Sectarian attack as tensions mount
Sectarian attack as tensions mount

A man has been left with a deep facial wound after being attacked while walking along the Oldpark Road in north Belfast.

One man got out and asked for directions but as he did so he struck the pedestrian with what is believed to be a glass, inflicting a deep wound to the victim’s face.

The attacker was then driven off in the car.

Sinn Féin representative for the Oldpark area Margaret McLenaghan said that nationalists needed to be “very careful”.

“There have been a few of these sectarian attacks in the past weeks in this part of the city. If it is a sectarian attack - and the talk is that it is - then it shows that nationalists in north Belfast need to be very careful because there are opportunists about here and they are going to jump out of a car and attack you if they think you are a Catholic.

“People need to be careful at all times but they need to be especially careful coming up to this time of year. There was one attack recently in the Whitewell and one near the Waterworks last week,” she said.


There have been clashes over the erection of sectarian flags in many other areas across the North for the Protestant marching season.

A Catholic priest was told by police he could be prosecuted for ‘theft’ after he removed Union Jacks from outside his parochial house.

Fr Eugene Boland described the police advice as “laughable” after loyalists in Omagh abused him for taking down the flags in a mixed area.

“I should have said that I’ll see him in court then, but I just gave them back,” he said yesterday.

Sinn Féin councillor Sean Begley said: “We see the flags issue as an extension of parading through nationalist areas and it has the potential to boil over to create a serious situation.”

Meanwhile, business leaders in Portadown have been urged to remove flags erected in recent weeks, which nationalists say are an attempt to intimidate them away from the town.

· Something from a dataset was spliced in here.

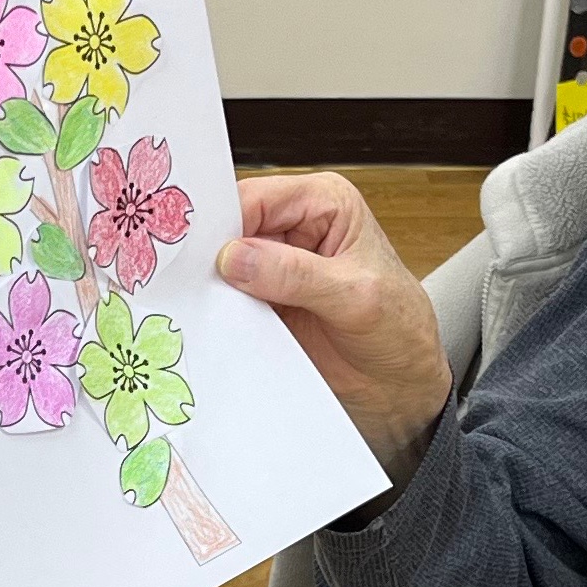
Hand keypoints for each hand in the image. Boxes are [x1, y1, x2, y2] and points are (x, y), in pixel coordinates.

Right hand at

The Garvaghy Road Residents Coalition (GRRC) called on the business community in Portadown to “show proper civic leadership and demand the removal of all these order to create a neutral atmosphere”.

In a statement the group said that over the last three days, the town has been bedecked with “union flags, ulster flags, and orange flags”.

“It is clear that a very deliberate, public atmosphere is being engendered by elements in this town which is designed to enforce the perception that members of the Catholic/nationalist community should feel both uncomfortable and unwelcome in Portadown,” the GRRC said.

Upper Bann MP David Simpson, who is an Orangeman, said: “I don’t know who put the flags up, but I assume that they will have respect for the flag and take them down again after the celebrations are over.”